Moreover, with Trump’s stance on immigration, there is a possibility for a considerable rise in the price of building a custom home, as many business utilize immigrant workers. The more short-handed homebuilders become, the higher construction worker’s wages will climb. This could lead to custom homes becoming more costly to build.
Conversely, some economists believe Trump’s administration will loosen regulations on new construction. This would significantly reduce the price of custom homes even with the raise in wages. Robert Dietz, a chief economist for the National Association of Home Buyers (NAHB) stated, “Just under 25% of the cost of a newly built home is due to regulatory burdens.” Without these bureaucratic policies, major expenses could be cut, leading to a decrease in the overall cost of construction.

Forecast for the Home Seller:

While the National Association of Realtors (NAR) reported a 10 month low in pending home sales this past November, the Northeast region of the United States continued to gain sales.
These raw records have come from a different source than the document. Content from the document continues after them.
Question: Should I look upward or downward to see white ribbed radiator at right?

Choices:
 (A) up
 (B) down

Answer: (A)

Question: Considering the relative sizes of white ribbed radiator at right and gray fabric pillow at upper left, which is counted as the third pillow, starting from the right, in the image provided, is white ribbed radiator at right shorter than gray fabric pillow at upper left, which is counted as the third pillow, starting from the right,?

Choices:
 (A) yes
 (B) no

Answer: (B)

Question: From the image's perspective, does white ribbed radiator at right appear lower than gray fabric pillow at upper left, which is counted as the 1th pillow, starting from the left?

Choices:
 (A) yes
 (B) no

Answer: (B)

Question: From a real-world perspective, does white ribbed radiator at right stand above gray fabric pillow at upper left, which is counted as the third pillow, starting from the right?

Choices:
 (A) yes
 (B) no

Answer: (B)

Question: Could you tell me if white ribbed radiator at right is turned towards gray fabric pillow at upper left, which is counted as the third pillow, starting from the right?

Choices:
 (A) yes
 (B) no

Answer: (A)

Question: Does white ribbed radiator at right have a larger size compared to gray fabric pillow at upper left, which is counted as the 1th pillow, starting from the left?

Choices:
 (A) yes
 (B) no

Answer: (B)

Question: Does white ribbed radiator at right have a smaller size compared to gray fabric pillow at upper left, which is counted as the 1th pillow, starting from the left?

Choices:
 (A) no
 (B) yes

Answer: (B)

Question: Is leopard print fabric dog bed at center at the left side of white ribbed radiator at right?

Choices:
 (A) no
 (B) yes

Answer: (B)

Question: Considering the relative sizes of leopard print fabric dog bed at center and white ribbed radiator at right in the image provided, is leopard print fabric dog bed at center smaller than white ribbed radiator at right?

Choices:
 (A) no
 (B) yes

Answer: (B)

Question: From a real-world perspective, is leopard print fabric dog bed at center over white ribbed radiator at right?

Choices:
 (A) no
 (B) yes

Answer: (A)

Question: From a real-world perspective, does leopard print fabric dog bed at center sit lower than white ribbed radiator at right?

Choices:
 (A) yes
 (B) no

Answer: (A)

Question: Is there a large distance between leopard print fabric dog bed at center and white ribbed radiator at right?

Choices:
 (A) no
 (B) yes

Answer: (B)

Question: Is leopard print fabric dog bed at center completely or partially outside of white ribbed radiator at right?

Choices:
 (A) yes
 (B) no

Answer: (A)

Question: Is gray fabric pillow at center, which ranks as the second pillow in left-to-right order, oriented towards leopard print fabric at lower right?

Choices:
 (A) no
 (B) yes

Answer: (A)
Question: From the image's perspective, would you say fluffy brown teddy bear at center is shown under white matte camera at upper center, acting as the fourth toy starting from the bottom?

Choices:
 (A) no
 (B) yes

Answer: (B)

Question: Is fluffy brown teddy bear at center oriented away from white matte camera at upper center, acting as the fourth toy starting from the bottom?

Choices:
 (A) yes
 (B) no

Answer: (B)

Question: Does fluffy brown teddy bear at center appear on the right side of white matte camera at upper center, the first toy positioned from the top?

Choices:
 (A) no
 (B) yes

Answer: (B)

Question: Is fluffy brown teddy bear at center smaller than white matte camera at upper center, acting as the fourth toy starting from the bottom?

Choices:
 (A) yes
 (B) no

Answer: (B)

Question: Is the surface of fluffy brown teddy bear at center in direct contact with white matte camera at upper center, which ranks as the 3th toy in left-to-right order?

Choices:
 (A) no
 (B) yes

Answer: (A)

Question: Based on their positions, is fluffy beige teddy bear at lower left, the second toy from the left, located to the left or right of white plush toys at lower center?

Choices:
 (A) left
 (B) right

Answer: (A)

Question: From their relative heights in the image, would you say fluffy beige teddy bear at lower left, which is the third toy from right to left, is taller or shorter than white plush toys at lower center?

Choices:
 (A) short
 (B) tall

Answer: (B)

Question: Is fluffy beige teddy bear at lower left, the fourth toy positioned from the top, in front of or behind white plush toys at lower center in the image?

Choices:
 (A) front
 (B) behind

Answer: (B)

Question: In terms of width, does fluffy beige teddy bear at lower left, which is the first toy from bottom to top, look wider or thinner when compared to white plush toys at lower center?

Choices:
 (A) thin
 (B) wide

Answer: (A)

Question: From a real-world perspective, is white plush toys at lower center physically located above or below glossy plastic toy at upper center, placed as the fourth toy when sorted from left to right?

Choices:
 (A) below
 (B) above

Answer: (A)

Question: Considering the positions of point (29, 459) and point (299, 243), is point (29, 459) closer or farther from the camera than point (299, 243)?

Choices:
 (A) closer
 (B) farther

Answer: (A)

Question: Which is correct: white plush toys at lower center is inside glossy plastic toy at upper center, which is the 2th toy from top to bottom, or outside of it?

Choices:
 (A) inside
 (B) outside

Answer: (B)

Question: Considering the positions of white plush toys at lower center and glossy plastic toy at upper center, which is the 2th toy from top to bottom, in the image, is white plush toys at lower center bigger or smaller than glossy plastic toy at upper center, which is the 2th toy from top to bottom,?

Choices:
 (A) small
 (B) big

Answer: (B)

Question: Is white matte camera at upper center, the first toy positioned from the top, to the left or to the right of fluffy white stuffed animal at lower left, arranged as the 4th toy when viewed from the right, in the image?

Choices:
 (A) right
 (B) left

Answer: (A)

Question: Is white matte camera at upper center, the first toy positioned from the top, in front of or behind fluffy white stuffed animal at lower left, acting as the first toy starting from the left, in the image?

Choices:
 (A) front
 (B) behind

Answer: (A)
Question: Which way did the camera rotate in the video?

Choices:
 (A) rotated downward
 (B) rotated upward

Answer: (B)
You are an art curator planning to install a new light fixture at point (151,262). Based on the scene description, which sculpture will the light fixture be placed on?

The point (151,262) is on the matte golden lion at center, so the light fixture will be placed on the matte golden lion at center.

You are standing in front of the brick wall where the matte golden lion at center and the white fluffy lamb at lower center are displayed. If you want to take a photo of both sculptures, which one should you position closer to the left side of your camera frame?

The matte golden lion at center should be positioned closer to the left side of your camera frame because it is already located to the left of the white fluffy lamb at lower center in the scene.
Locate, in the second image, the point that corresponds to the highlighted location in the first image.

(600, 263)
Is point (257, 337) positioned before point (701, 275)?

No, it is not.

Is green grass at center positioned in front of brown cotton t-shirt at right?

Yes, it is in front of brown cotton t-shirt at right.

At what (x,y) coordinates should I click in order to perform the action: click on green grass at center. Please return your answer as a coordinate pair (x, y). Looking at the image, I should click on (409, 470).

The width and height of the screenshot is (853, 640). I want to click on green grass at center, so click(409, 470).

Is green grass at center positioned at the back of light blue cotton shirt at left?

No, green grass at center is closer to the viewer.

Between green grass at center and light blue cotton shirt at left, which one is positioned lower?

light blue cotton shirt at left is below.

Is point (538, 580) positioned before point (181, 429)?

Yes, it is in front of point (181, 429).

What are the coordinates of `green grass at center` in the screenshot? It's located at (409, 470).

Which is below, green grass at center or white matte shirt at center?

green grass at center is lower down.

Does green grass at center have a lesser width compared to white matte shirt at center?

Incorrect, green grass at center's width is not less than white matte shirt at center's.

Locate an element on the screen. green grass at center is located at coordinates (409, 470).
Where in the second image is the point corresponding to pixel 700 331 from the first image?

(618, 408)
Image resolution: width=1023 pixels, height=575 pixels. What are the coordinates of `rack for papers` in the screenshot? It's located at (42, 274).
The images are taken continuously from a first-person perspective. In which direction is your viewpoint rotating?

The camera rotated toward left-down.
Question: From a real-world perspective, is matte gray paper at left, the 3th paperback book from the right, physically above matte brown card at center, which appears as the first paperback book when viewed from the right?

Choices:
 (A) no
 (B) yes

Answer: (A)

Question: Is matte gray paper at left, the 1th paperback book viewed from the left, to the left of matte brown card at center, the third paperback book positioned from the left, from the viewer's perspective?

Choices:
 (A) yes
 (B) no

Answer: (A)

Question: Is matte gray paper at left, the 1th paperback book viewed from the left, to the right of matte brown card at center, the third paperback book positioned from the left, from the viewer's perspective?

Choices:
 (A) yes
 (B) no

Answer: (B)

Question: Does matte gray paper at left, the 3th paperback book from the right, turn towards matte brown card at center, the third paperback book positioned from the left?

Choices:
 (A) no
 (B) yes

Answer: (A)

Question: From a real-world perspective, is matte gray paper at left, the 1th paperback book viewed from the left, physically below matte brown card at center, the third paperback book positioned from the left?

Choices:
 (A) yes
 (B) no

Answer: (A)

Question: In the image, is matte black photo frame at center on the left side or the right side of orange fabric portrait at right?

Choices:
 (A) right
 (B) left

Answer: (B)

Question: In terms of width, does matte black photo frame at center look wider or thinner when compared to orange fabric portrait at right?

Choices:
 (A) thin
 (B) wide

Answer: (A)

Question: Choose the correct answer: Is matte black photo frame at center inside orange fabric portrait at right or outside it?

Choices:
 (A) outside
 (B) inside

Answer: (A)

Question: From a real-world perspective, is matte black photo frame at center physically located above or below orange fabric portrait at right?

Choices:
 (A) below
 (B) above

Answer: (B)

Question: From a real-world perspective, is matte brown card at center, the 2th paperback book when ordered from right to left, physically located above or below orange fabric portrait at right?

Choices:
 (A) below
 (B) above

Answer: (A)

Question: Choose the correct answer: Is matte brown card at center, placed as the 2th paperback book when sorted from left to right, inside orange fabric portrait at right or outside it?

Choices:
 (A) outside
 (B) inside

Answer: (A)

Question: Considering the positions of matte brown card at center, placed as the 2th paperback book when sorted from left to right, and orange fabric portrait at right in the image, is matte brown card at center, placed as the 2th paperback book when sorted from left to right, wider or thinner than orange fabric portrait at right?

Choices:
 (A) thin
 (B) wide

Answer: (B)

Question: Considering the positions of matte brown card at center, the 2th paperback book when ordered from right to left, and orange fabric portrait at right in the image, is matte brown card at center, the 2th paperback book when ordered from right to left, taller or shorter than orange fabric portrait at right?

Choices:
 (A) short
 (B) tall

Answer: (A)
This is good news for home sellers in the New England and Mid-Atlantic States. However, even sellers elsewhere in the U.S. should hold tight; the NAR blames a “brisk upswing in mortgage rates” for this decrease in buyers.

The Rise in Rates:

Mortgage rates have climbed noticeably since Trump’s election.According to Forbes, “the 30-year fixed mortgage rate in the United States [has risen] from about 3.5% on Election Day to nearly 4.2%, making it more costly to finance a home purchase.” That being said, rising interest rates are often a signal of a thriving economy, which also indicates property appreciation.

The Bottom Line:

Change is always inherently a little scary, but know this: homes are going to continue to be bought and sold despite an uptick in interest rates, a decrease in regulation, or fluctuating building costs. While it may take more saving, more research, or just more frugal purchasing, homebuyers will continue to find homes that suit their needs and loans that work for their financial position.
As it’s easy to feel lost in a time of transition, find a mortgage broker who can steer you in the right direction.